#### Work instruction
When you reach the line with "Should memrchr be", transcribe it and each line after it through the last one below, exactly. Pictures stay out.

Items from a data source

* * * * * * * * *

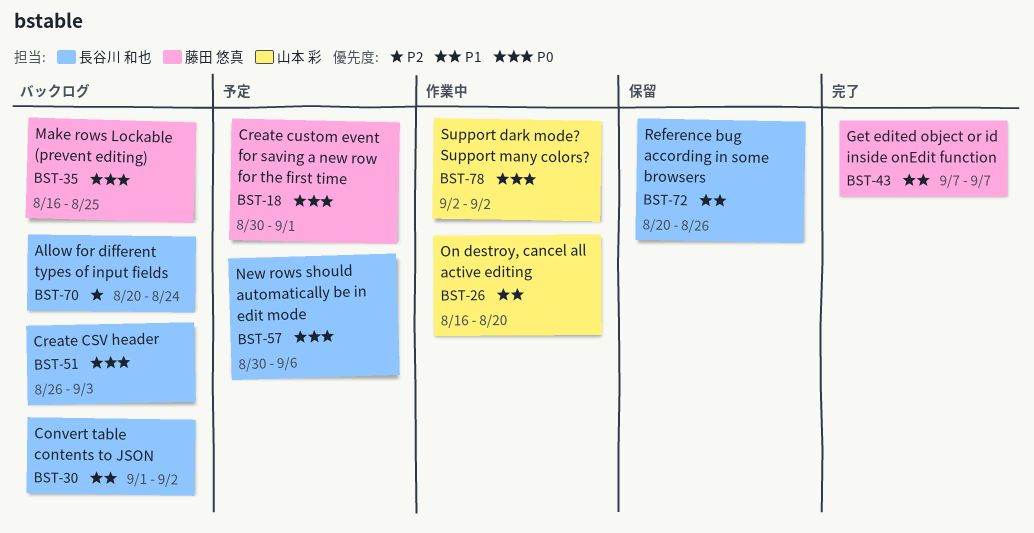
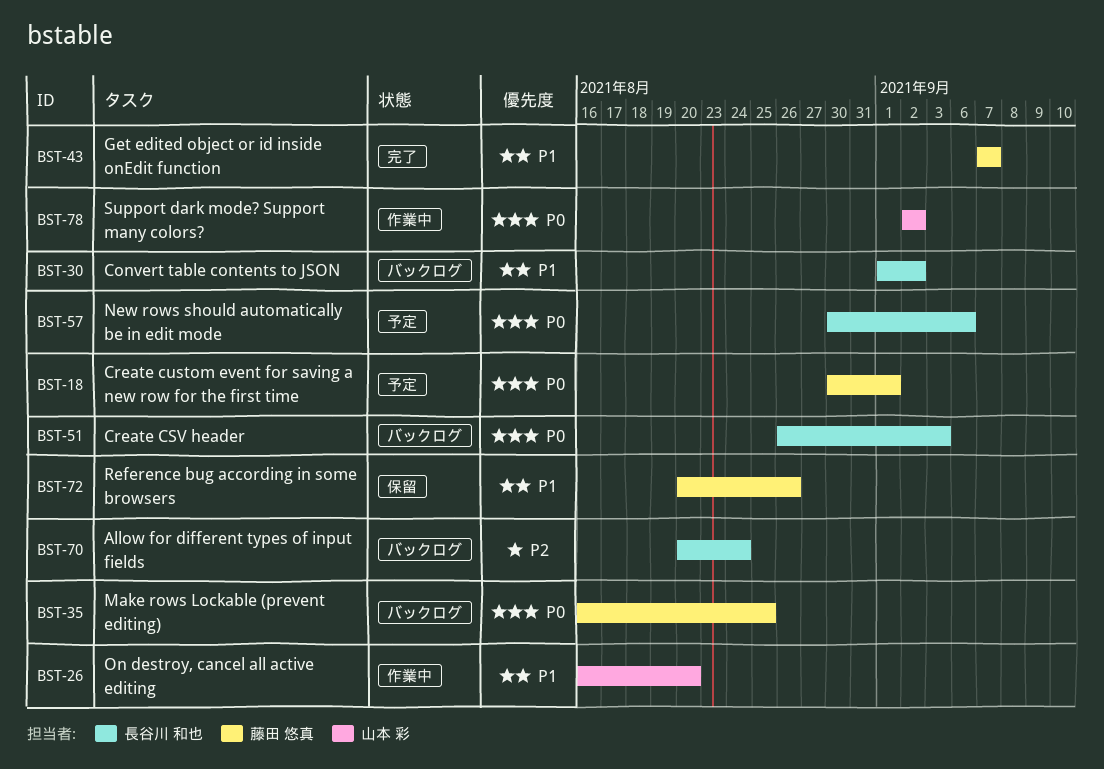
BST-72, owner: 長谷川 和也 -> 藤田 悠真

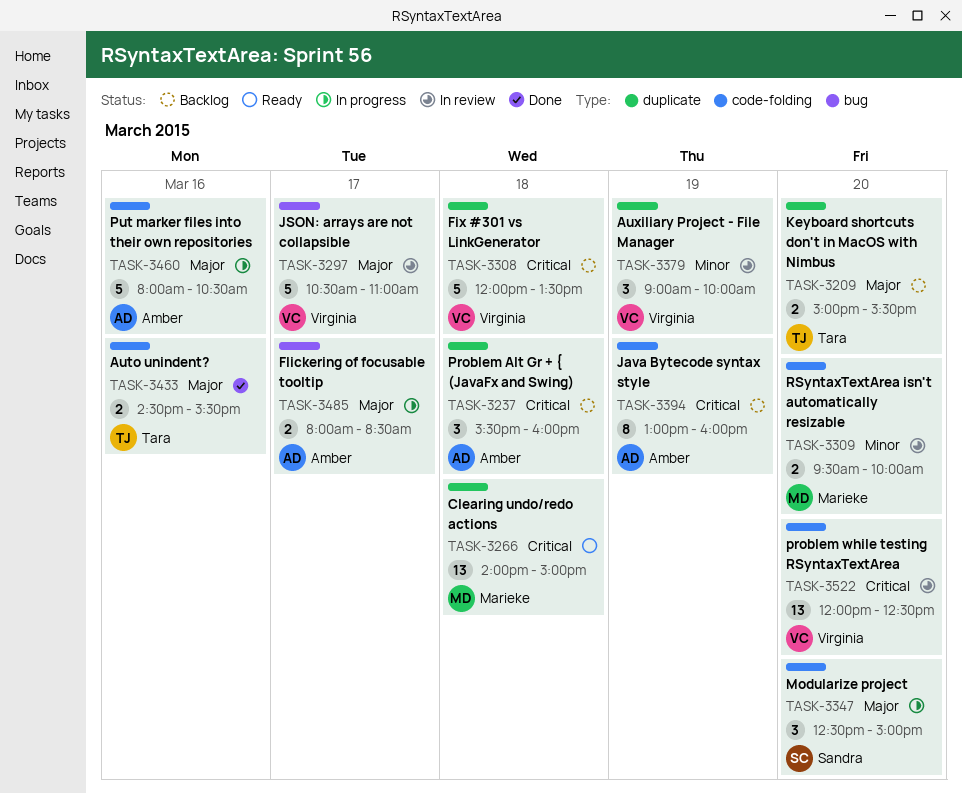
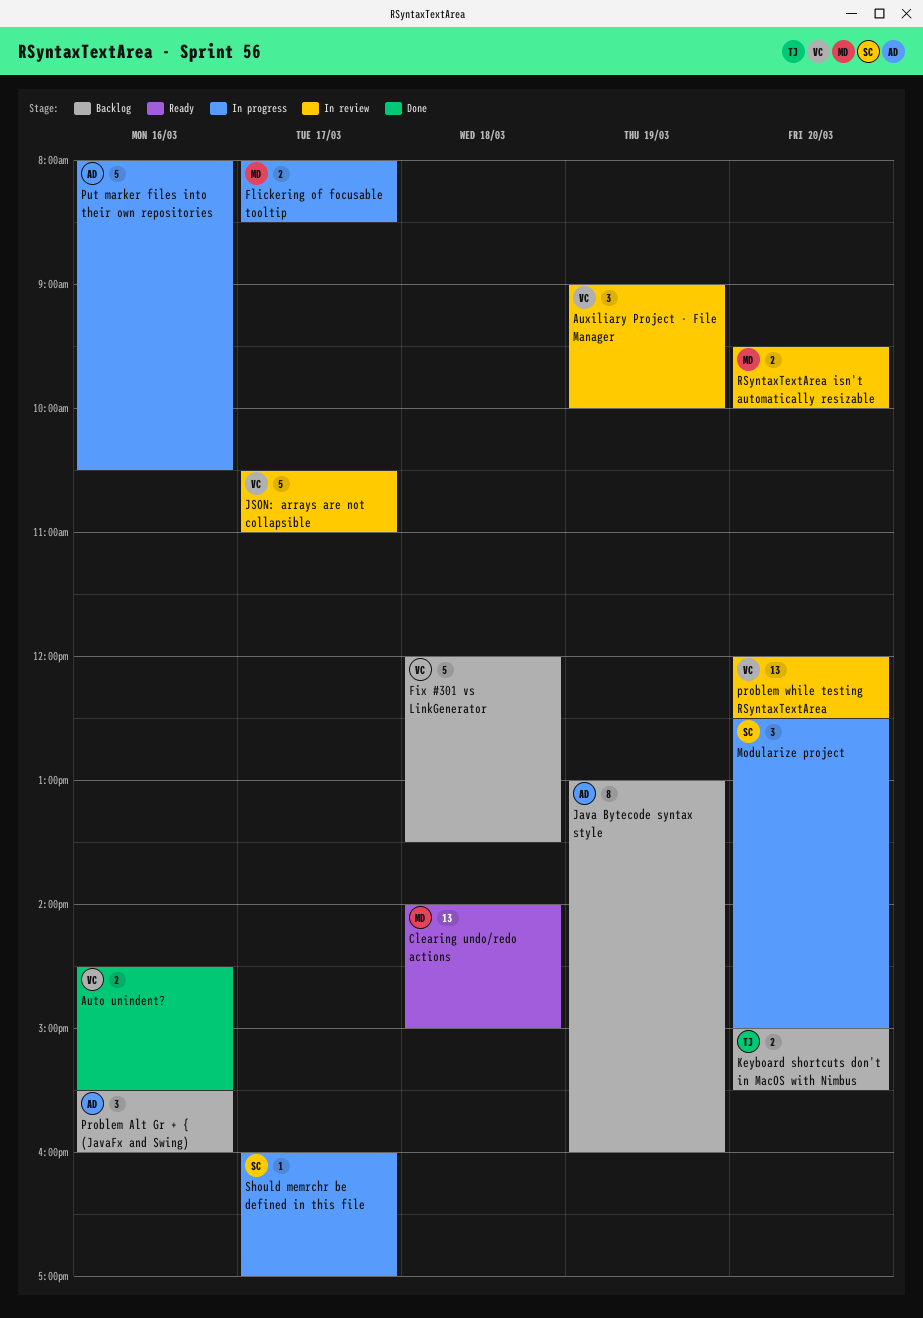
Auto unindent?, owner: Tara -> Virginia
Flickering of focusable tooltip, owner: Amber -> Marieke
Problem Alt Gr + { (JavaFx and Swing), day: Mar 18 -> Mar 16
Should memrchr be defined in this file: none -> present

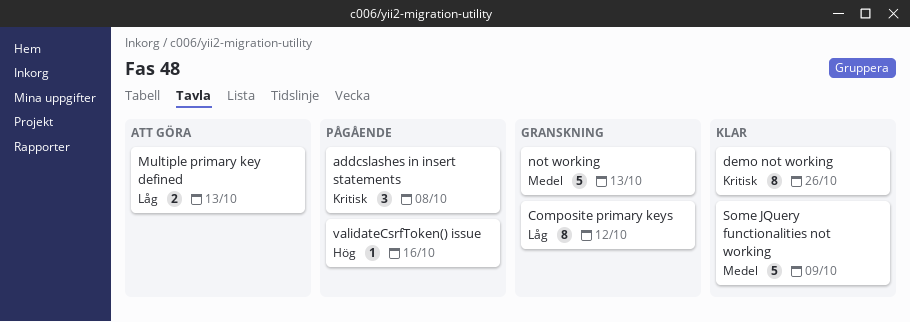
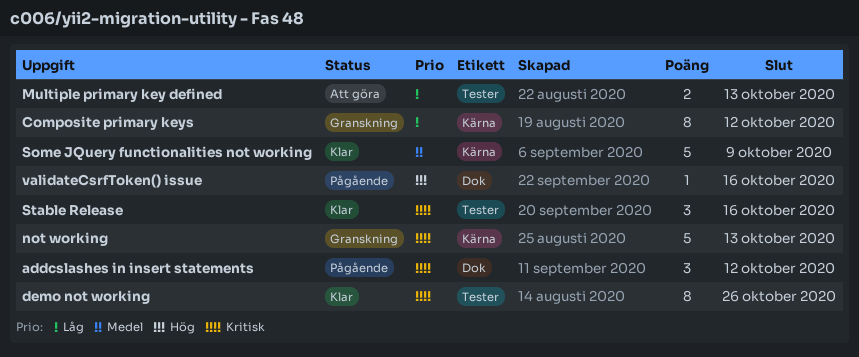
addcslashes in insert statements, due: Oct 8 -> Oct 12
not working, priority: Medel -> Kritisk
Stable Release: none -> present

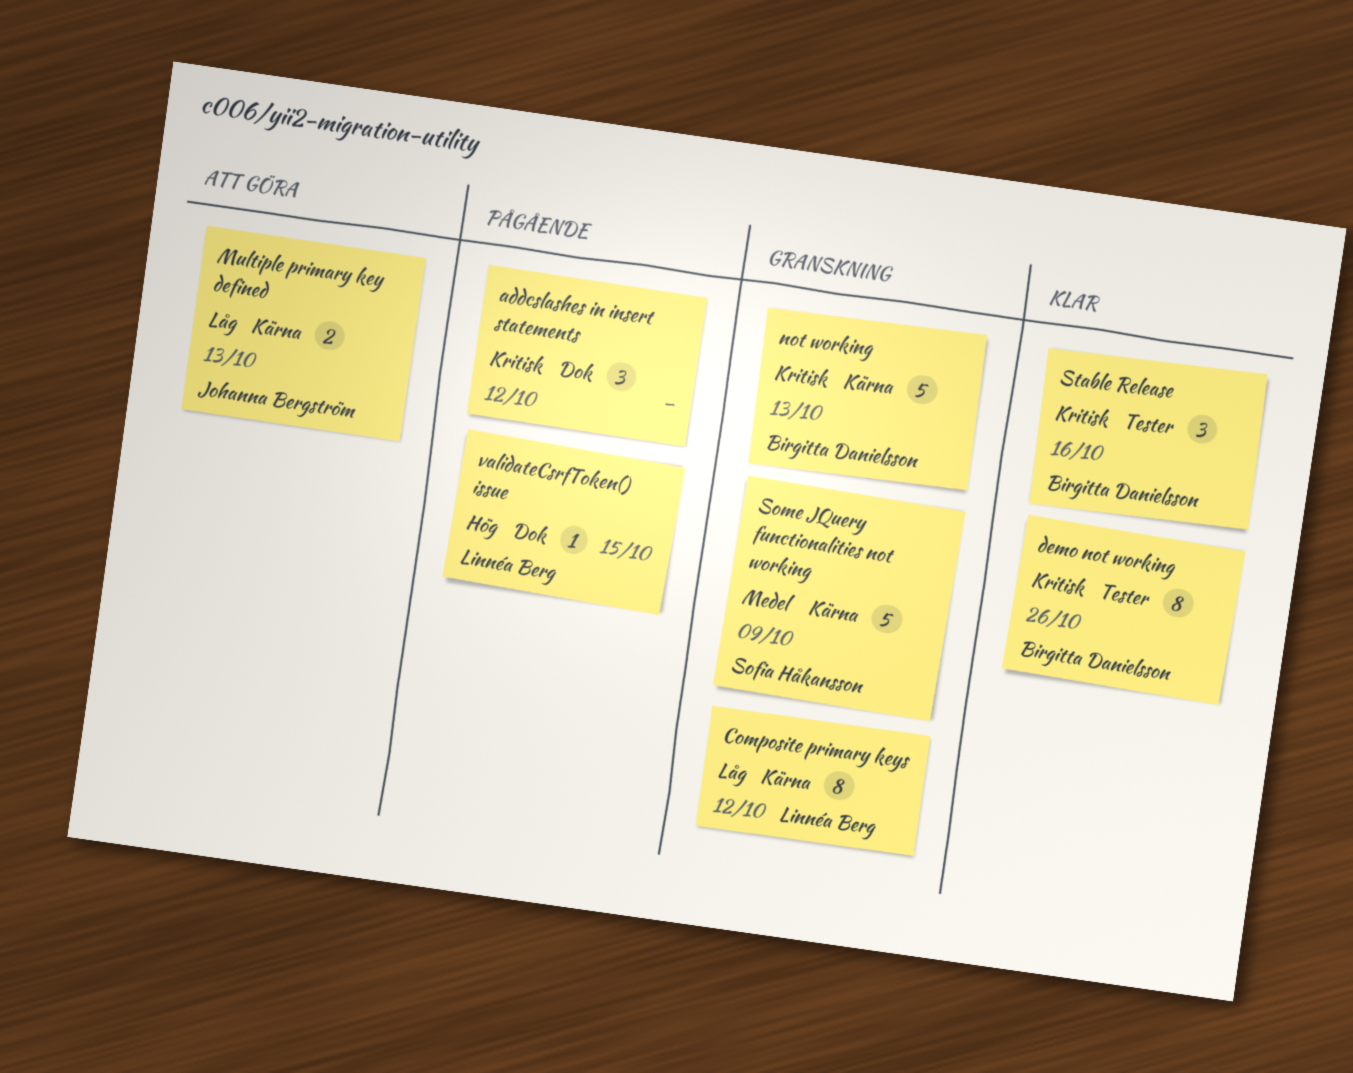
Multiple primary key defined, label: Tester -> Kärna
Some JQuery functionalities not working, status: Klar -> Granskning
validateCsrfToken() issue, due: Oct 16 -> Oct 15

* * * * * * * * *

#### Worked solution
Should memrchr be defined in this file: none -> present

addcslashes in insert statements, due: Oct 8 -> Oct 12
not working, priority: Medel -> Kritisk
Stable Release: none -> present

Multiple primary key defined, label: Tester -> Kärna
Some JQuery functionalities not working, status: Klar -> Granskning
validateCsrfToken() issue, due: Oct 16 -> Oct 15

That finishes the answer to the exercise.